On the contrary. Branch prediction is pretty much a necessity because it's one of the biggest bottlenecks to instruction level parallelism, and one of the only ways to constantly increase single thread performance. Without consistent work on branch prediction over the past 20 years, the performance we get with CPUs nowadays
wouldn't be possible. Without improved branch prediction, most of the other features would be rendered null. It allows modern 6+ wide decoder setups to be usable.
Remember the reason much criticized architectures like Netburst(Pentium 4) and AMD's Bulldozer performed badly was because pipeline increase was more than what could be countered by branch predictor improvements.
It's increasing cache that's very easy to do, even though internal caches like L1 is harder than increasing L3.

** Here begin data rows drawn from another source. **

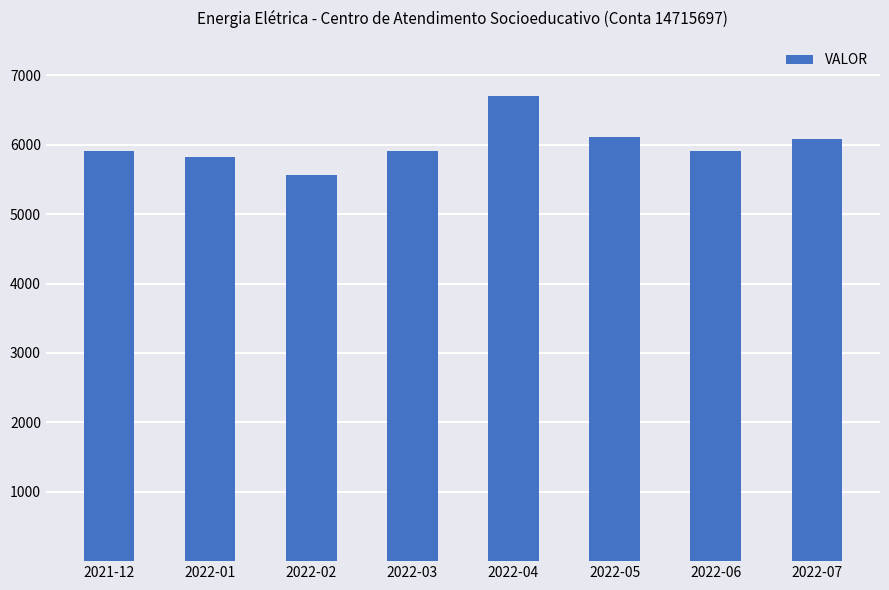

How many values exceed 5917?

4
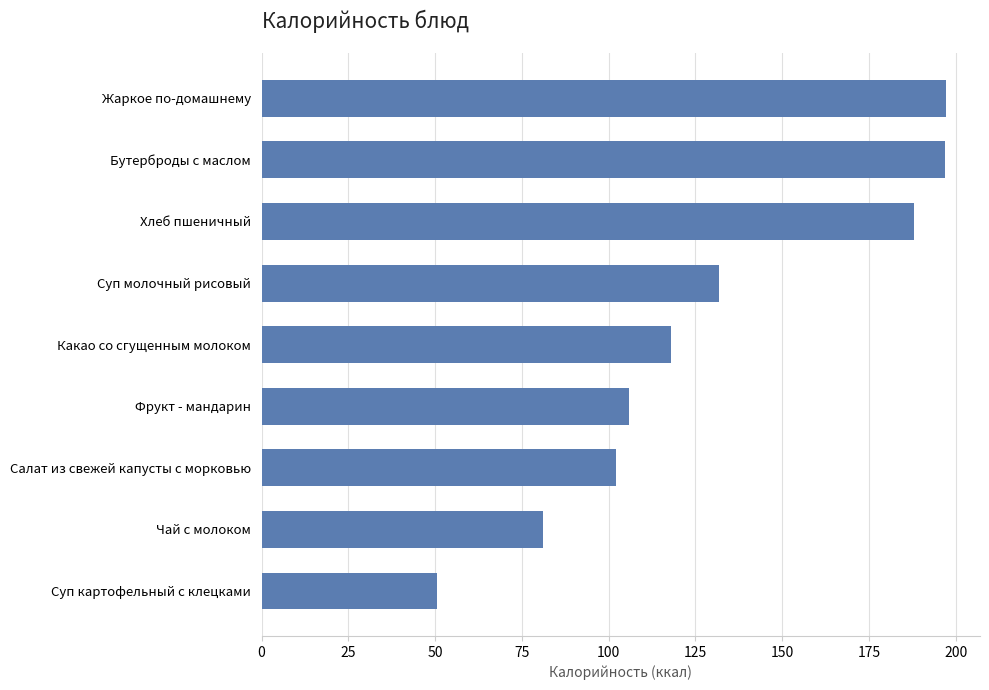

How many bars are there in total?

9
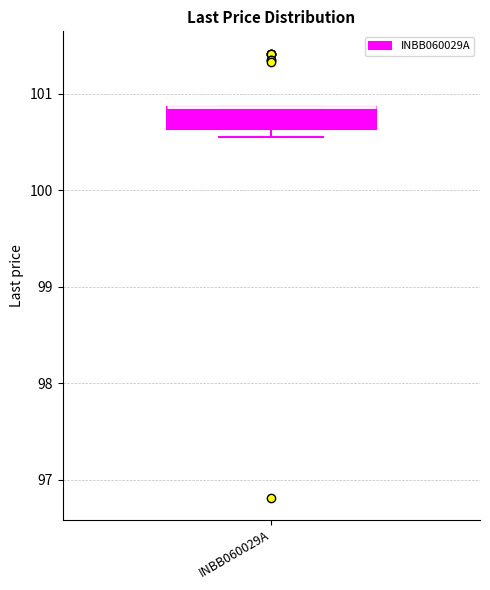

Read this box plot against the y-axis: the position of the median line, the range covered by the box, and the ends of both whiskers. The values are not printed on the chart, so give them approximately, as read against the axis.

median 100.9 (drawn on the box's upper edge), box 100.6 to 100.9, whiskers 100.6 (just below the box's lower edge) to 100.9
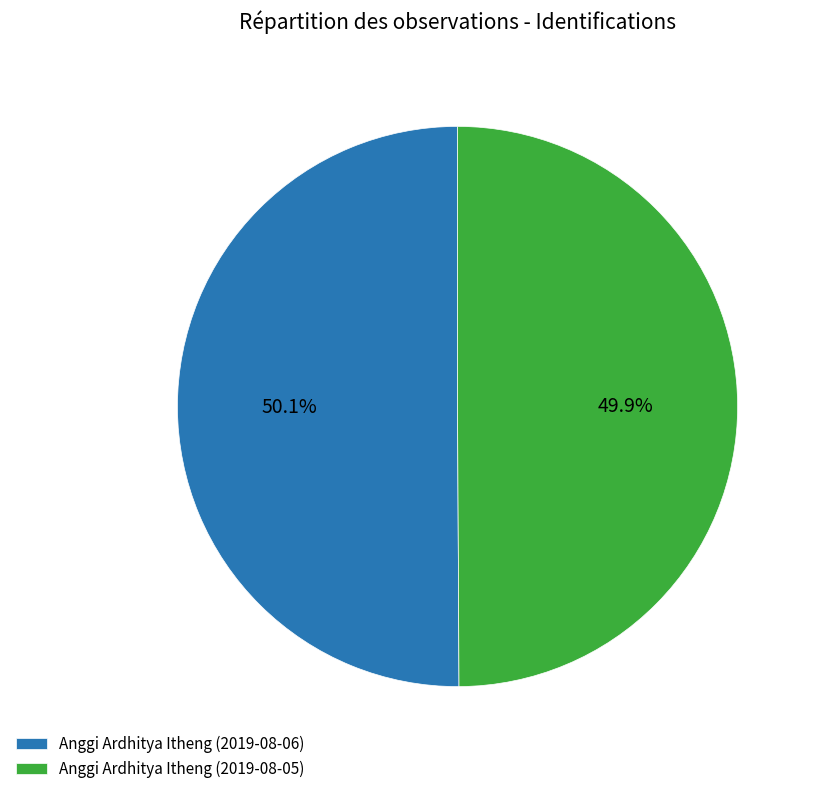

How many slices are in this pie chart?

2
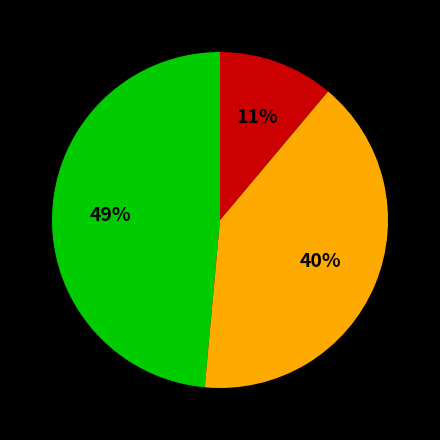

Count the number of slices in the pie.

3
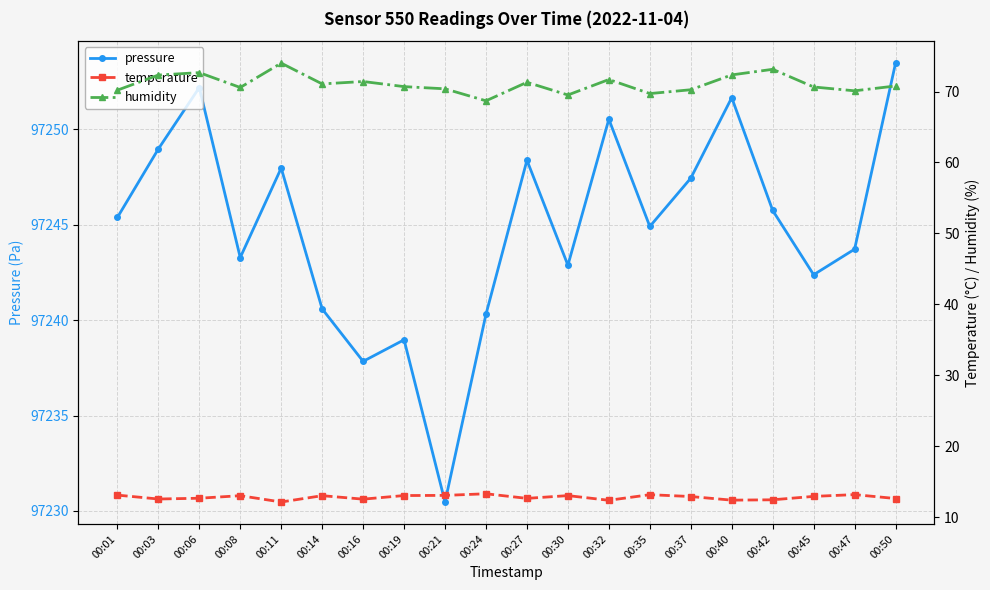

What is the difference between the maximum and second lowest values in the pressure series?

15.6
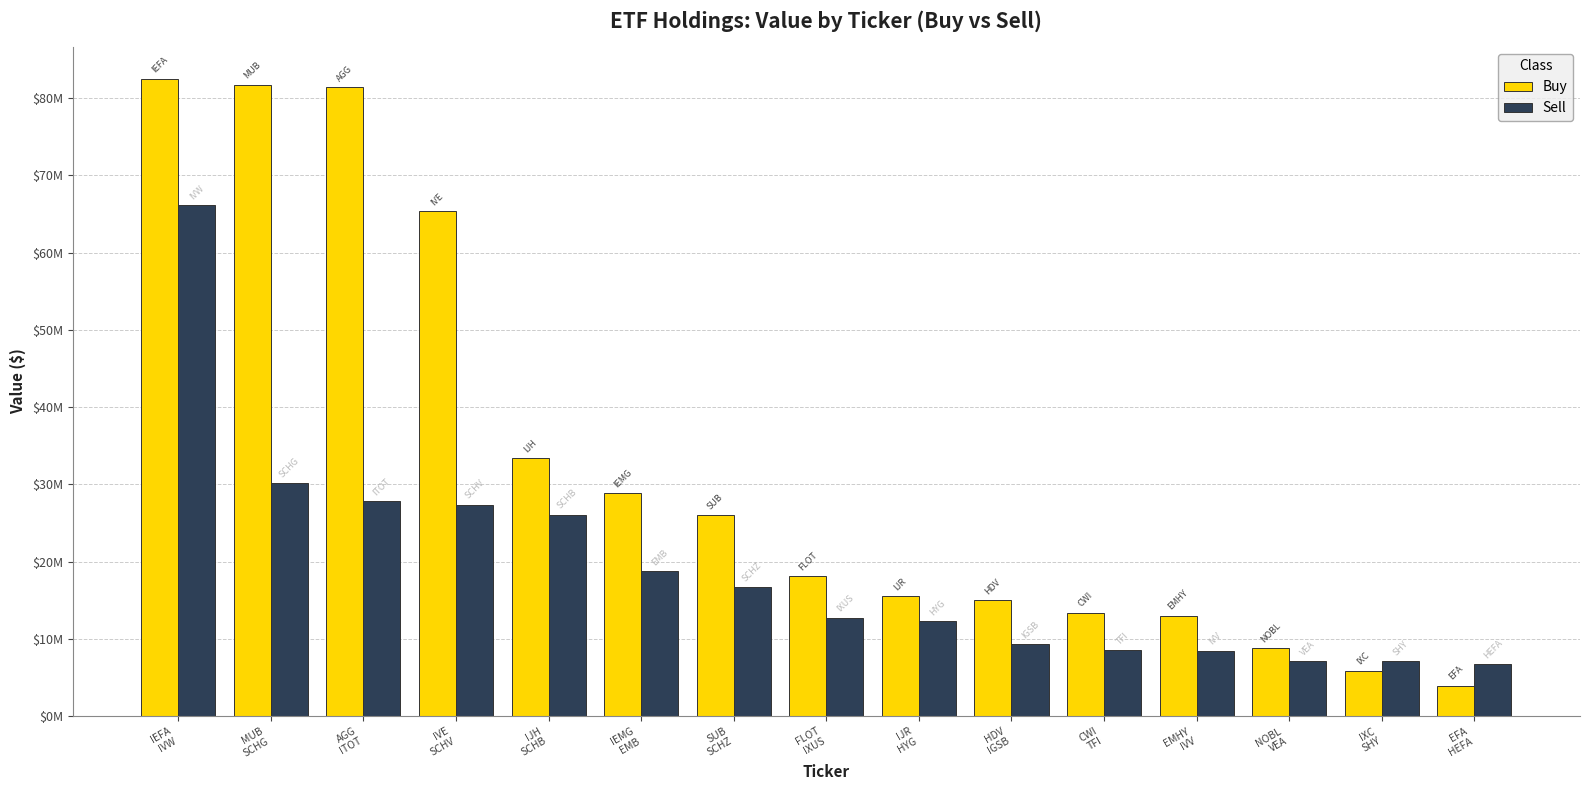

What are all the series names shown in the legend?

Buy, Sell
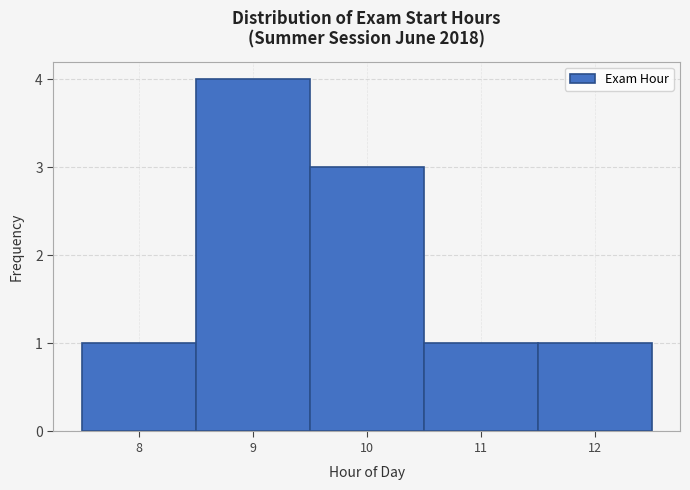

Reading left to right, transcribe this chart: for each bar, give the range it covers on the x-axis and its height. The values are not printed on the chart, so give them approximately, as read against the axis.

7.5 to 8.5: 1
8.5 to 9.5: 4
9.5 to 10.5: 3
10.5 to 11.5: 1
11.5 to 12.5: 1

Also, branch predictor enhancements require significant work, because it's actually lot of thought required rather than just increasing the size of the buffers, even though it's part of it. It is the importance in performance that any significant uarch changes accompany branch prediction improvements.
Biggest reason for Load/Store changes lies in continual work in vector performance. It benefits general purpose code but at some point it's more for wider AVX. You'll notice every time SIMD width doubles, so do L/S.